The Co-operative Group is a British operator of retail stores, funeral homes and other businesses. Like Marks and Spencer, another major UK retailer, the Co-op, which generates billion-of-dollars in yearly revenue, has been hit with a major cyber attack. But compared to Marks and Spencer, the Co-op appears to be grossly underinsured for cyber threats. Unlike Jaguar, which has no insurance to cover massive losses from its disastrous recent hack, the Co-op does have some cyber insurance to address its April attack — but apparently, they may suffer from underinsurance, and only have enough to cover the costs of incident response, not other, larger downstream losses to its business.
Co-op Cyber Insurance Does Not Cover Back-end Losses?
“We had the front-end elements of cyber insurance in place in terms of the immediate response capabilities in the technology space for third parties, but we don’t believe we will be claiming on insurance for back-end losses,” CFO Rachel Izzard told Reuters. This appears to be an indirect admission that Co-op failed to buy insurance to cover “business Interruption” or “consequential loss” from the attack — losses that will presumably include legal costs linked to the theft of personal data on millions of customers during the incident.

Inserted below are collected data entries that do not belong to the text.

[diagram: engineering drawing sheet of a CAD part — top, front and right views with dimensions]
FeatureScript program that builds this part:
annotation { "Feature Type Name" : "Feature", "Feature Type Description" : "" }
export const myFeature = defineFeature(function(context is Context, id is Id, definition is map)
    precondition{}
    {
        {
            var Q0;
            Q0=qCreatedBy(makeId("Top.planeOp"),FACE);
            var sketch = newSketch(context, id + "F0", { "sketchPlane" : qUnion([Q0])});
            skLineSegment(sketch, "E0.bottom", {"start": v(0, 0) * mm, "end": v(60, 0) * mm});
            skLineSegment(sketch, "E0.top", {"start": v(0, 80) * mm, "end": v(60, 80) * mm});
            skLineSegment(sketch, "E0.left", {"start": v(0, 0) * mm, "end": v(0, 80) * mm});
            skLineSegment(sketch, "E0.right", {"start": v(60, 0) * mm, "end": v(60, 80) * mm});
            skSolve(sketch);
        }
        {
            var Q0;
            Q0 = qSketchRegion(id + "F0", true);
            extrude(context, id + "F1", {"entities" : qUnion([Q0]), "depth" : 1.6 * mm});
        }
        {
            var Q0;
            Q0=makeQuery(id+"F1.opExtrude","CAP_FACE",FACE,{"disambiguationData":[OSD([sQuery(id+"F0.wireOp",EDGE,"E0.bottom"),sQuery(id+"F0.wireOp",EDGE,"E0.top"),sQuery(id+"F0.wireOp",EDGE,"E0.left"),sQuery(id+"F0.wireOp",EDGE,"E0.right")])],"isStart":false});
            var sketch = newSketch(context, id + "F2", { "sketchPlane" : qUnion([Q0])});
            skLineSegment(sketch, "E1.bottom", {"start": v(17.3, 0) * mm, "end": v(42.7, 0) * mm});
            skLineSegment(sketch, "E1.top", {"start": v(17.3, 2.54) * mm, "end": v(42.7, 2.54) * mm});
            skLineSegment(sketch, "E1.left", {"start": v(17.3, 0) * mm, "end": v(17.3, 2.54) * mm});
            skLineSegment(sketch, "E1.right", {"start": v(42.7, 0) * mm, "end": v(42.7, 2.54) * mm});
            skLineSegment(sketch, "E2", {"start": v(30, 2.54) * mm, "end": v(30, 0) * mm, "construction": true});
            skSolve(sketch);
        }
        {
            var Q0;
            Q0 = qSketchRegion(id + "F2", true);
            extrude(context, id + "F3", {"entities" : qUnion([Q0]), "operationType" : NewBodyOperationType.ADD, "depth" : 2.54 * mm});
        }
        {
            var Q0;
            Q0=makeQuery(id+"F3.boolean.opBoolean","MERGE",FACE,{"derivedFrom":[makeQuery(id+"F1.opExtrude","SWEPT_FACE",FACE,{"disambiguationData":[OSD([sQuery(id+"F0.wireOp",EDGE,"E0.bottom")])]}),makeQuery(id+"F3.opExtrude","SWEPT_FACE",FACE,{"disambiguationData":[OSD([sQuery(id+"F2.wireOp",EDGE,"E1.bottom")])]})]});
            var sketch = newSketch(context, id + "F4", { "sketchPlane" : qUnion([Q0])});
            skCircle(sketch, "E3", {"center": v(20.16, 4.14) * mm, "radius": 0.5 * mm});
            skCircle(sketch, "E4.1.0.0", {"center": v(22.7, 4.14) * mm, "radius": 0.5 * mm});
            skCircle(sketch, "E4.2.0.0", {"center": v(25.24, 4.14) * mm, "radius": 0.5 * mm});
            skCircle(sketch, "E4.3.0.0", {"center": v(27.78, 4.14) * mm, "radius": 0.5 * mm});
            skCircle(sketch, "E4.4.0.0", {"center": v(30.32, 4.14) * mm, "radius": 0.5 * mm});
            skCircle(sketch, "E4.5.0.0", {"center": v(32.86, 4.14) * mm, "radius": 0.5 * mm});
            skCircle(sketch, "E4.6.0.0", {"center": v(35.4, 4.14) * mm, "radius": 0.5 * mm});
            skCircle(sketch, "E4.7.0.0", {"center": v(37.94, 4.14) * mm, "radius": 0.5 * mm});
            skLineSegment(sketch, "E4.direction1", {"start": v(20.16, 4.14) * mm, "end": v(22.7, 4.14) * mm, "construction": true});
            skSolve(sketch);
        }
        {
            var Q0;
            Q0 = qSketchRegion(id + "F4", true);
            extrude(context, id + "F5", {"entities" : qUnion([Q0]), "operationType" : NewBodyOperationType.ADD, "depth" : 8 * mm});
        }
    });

According to a recent financial disclosure by the company, see link here (and document embedded below), total costs from the hack could reach at least $276 million, of which app. $27 million consists of “one-off” costs (the latter presumably covered at least in part by insurance for “immediate response,” with the rest of the costs, including revenue hits, apparently not just underinsured, but not insured at all.) Then there’s the drop in Co-op’s stock price, which the company has not discussed in detail, and for which we see no evidence of coverage.
“Cost Headwinds” in the Financial Forecast
“We anticipate continued cost headwinds, global volatility and high competition. In response, we remain committed to a disciplined approach to investment to support our future, while managing a reducing level of cyber impact through the second half,” the company states in its filing, conceding the fall out from the hack will continue for months.
Social Engineering
According to media reports, the Co-op hack involved social engineering, “They (the hackers) impersonated a (Co-op) colleague to access their account,” explained the company’s chief digital officer.
Lessons from the Co-op Hack for Boards & Shareholders
“(T)he (British) National Cyber Security Centre has again urged boards to take a direct role in cyber preparedness,” reports Insurance Business Magazine in its coverage of the Co-op penetration. “For the insurance market, the Co-op episode illustrates the gulf between perception and reality in cyber protection. Policies designed as bolt-ons or limited to response services leave corporates bearing the true weight of prolonged outages.’ concludes one insurance news site.
We imagine there’s more than one director of a US public company set to ask management what’s really covered, and not, in its cyber insurance policy. Being underinsured, to paraphrase the man, is no way to go through life as a public company.